猫は身軽に飛び回り、爪で奨の触手に傷をつけていく。
小さな傷は霊である奨にとって大きなダメージはない。しかし、少しずつエネルギーを削られていくのは確かだ。
スピード。結局これ以上の武器はない。攻撃するにしろ防御するにしろ相手より先に動けるのだ。
『大人しくしろッ!』
奨は何本もの触手を一度に放つ。一本をAmyを引っかけた時のように忍ばせて。しかし、動物の勘は鋭い。見えない動きも読まれてしまう。
やがて奨は防戦一方となった。
「奨さん!大丈夫なの?!」
『……シュウ、来るな』
奨がピンチだ。なのに彼は、秀一を巻き込みたくないと考えて助けを求めない。なんとかしなければ。
秀一は廊下を見渡して、あるものを見つけた。
「連さん、ちょっと連さんちのもの貸して!」
「え?!いいけど」
返事を聞くより先に秀一は走り出す。カメラを放り出して。
向かったのは廊下の一番奥、連の家の前だ。玄関先に置いてあるあるものを掴んだ。
走って戻り、部屋の扉を開く。
「奨さん、僕の中に!!」
秀一の合図で奨の姿が一瞬で消える。
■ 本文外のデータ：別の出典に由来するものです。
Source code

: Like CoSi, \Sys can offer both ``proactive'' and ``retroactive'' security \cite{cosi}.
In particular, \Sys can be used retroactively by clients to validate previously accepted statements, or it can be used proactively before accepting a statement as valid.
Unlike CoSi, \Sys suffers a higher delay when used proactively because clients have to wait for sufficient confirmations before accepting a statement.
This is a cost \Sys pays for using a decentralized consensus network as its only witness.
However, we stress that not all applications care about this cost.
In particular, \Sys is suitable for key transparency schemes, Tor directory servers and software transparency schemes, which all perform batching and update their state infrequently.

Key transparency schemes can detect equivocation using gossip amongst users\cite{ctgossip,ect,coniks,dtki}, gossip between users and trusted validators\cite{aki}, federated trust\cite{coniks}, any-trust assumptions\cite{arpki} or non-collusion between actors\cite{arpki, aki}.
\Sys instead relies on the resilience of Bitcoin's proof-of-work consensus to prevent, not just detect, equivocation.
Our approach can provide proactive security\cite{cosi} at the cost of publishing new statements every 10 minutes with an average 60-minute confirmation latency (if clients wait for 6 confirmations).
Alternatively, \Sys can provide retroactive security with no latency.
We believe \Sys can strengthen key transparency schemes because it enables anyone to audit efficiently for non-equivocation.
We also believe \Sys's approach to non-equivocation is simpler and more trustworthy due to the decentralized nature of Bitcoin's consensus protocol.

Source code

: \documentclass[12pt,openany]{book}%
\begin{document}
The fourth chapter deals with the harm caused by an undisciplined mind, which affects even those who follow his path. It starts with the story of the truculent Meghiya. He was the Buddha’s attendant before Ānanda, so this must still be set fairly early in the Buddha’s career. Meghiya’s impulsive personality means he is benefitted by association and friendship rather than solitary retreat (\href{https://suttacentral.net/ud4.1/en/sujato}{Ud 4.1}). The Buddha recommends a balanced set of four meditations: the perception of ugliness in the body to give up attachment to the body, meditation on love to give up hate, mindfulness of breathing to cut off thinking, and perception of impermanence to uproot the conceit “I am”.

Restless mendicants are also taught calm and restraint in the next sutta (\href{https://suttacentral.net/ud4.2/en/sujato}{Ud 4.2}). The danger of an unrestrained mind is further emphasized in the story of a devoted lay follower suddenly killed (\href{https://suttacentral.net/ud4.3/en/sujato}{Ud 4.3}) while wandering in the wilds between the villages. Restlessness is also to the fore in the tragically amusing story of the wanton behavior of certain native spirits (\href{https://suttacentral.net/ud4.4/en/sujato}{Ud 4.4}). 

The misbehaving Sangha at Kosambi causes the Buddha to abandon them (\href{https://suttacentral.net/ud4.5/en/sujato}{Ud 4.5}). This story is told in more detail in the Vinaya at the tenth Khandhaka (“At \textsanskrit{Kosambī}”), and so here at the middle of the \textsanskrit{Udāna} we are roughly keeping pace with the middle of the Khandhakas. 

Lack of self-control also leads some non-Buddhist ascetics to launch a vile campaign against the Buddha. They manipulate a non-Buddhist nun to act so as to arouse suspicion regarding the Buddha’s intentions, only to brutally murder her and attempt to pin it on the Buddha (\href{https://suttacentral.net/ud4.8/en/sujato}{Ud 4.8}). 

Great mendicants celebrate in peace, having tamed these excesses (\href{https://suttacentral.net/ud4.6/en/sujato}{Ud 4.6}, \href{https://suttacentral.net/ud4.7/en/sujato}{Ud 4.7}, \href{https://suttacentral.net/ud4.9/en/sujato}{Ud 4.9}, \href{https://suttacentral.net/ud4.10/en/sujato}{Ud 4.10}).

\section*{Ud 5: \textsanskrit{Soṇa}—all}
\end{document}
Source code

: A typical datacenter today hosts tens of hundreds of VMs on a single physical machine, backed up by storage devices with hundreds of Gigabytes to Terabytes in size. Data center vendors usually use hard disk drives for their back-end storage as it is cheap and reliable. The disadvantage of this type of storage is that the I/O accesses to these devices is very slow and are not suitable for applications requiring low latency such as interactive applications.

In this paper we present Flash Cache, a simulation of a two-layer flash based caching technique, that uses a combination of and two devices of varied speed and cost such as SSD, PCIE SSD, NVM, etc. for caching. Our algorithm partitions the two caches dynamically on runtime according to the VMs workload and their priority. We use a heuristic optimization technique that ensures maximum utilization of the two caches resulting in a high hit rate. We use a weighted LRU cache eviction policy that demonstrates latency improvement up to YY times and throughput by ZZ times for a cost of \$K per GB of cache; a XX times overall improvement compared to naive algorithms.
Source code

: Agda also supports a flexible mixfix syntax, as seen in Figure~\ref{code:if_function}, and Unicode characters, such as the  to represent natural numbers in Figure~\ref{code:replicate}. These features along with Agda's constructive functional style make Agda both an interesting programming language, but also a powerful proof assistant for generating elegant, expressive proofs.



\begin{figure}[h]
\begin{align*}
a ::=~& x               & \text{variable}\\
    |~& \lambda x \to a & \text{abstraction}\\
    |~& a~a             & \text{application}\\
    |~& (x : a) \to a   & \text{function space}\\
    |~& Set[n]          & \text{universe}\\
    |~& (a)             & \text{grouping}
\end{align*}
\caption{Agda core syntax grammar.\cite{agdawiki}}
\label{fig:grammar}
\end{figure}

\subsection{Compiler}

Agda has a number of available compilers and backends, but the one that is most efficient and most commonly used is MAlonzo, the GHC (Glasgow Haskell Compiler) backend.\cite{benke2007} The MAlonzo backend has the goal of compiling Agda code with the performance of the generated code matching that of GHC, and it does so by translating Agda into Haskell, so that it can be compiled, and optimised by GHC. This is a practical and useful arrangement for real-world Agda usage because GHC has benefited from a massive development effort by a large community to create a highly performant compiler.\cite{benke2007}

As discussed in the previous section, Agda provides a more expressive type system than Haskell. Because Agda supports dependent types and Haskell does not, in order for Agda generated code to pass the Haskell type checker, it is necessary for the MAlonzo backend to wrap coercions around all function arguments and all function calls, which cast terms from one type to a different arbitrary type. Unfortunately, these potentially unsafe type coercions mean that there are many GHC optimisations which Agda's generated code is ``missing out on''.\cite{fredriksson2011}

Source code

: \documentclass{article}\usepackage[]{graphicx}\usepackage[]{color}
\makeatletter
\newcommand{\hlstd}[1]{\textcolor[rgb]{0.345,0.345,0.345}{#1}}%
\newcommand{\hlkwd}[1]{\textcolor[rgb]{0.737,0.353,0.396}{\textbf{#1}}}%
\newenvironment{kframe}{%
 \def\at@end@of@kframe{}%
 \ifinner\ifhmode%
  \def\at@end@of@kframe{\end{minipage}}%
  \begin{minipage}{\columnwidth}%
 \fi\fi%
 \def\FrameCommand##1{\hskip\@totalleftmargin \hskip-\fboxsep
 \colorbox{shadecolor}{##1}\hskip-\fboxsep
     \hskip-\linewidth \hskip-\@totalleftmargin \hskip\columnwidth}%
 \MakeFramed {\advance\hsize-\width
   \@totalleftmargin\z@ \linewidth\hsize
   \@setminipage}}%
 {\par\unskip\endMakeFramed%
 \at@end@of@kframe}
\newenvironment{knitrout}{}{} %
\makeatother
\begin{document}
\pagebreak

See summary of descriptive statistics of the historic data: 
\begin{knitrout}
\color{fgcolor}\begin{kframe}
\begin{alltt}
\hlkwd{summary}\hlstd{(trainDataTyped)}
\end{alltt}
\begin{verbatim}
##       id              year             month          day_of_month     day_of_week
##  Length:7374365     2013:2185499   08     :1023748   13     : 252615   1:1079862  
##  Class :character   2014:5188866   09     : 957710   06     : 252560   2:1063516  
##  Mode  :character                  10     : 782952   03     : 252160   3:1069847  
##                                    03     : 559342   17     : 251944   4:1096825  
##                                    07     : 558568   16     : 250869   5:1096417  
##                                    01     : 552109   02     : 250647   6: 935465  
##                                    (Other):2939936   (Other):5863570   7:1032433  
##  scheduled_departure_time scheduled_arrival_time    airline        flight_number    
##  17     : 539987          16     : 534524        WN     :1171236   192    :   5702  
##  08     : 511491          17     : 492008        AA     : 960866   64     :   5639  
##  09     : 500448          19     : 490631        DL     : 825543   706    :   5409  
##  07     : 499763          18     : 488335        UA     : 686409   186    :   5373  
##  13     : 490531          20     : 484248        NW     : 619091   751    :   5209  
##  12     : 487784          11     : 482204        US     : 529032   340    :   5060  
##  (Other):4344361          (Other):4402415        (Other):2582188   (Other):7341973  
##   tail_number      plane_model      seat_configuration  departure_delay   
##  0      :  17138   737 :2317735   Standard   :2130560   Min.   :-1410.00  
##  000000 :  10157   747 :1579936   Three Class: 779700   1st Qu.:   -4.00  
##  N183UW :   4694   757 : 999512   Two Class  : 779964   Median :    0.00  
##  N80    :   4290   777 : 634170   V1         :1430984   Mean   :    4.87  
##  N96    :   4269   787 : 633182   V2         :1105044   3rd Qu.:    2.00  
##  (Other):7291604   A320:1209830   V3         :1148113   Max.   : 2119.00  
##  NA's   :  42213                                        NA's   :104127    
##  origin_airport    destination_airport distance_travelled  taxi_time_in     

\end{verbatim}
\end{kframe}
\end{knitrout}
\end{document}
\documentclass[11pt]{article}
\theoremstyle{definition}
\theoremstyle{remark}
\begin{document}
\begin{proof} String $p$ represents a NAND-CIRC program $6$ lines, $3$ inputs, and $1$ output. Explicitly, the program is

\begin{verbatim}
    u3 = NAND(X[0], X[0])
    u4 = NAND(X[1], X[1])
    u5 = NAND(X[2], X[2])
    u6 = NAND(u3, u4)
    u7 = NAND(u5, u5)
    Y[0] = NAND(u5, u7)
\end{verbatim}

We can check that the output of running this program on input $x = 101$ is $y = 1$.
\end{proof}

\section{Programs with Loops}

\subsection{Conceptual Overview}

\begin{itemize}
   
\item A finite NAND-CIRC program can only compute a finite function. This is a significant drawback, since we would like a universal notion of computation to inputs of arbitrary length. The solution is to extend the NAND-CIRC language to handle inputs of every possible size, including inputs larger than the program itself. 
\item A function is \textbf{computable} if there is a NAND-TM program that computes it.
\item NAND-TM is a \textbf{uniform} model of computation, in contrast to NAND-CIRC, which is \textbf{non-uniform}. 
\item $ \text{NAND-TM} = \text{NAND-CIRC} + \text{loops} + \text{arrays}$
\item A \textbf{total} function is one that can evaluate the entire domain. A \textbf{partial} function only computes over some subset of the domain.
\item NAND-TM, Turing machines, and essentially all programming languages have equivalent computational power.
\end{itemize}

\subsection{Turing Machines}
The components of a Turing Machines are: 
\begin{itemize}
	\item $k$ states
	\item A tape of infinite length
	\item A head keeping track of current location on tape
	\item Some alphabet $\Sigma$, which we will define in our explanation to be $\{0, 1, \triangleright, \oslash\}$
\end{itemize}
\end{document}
猫の霊は標的を失ったが、戸惑った様子も見せずに今度は秀一目掛けて襲い掛かってくる。
「くらえ!!」
秀一が手にしているのは消火器だ。学校で消火訓練をしたのを思い出す。
安全ピンは移動中に抜いてある。
右手に握ったホースの先を猫の霊に向け、レバーを強く押す。
ホースの先端から白い薬剤が水のように勢いよく放出され、猫の霊の視界を奪った。
跳び跳ねていた猫は動きが鈍り、後ろに逃げる。
そして最初に隠れていた押し入れの中にぴょんと姿を消した。
奨が再び姿を現して、黒霧の触手で押し入れ内に追い掛け猫をぐるぐる巻きにする。捕らえることに成功したのだ。
問題は騒ぎになってしまったことだ。大騒ぎして消火器をぶっぱなしたせいで、何人かの住民が部屋から出てきて様子を伺っている。